EDITORIAL: Gun violence society’s problem

The Virginia tragedy poses questions that none of us can hide from.

The on-air shootings in Virginia that left television news reporter Alison Parker and cameraman Adam Ward dead, and interview subject Vicki Gardner wounded, cannot be avoided.

Unwitting viewers of their station were suddenly eyewitnesses this week to an appalling, cold-blooded crime, when all they thought they were watching was an innocuous interview on tourism.

While major news outlets exercised some restraint, the spread of social media – and the consequent ease with which we can access images – has ensured that many of us were also eyewitnesses to murder, without much choice.

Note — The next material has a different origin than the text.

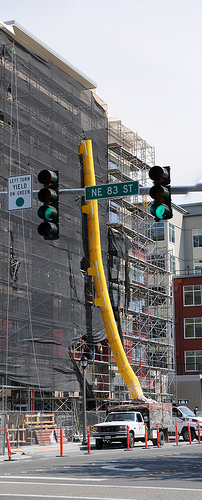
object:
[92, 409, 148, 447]
truck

Some may decry the media themselves, and urge further limits. But, in many ways, the very availability of such sickening imagery is a reminder that we can’t turn a blind eye to a plague of violence that afflicts all of us, no matter where in the world we live. It is a fact of life, and we are not cushioned by distance or comforting notions that, terrible as it may be, it is someone else’s problem.

There is another fact of life – brought to us vividly by this tragedy – that cannot be avoided.

When gunman Vester Lee Flanagan took video of himself as he – seemingly calmly – took aim at his victims Wednesday, he bore witness to a simple truth. He reaffirmed that guns are deadly weapons, capable of ending lives in a matter of seconds.

Flanagan described himself on Facebook as a “powderkeg ready to blow up.” As in so many other cases, this ‘powderkeg’ had a gun in his hands.

Believing himself to be a victim of systemic racism, he had legally purchased the pistol, and the hollow-point ammunition, in the wake of another tragedy, one in which another ‘powderkeg,’ Dylann Roof, killed nine people in a Charleston church in June.

From the relative comfort of our small corner of White Rock and South Surrey, it is easy to point fingers at our neighbours to the south and urge them to adopt more stringent gun controls. Canada, for whatever reason, has never had the same sense that bearing arms is a basic, constitutional right, or the belief that allowing citizens to carry loaded weapons contributes to a safer society.

But at the same time, we cannot claim a holier-than-thou attitude. We cannot claim that gun violence has never intruded here, even on the quiet Semiahmoo Peninsula. And the Virginia tragedy poses questions that none of us can hide from.

Can we truly know what’s going on in other people’s heads? Can we recognize when anger has reached a flash-point? Would we trust our gun-carrying neighbour to protect us – or would we suspect that some day, that same weapon might be used to victimize us?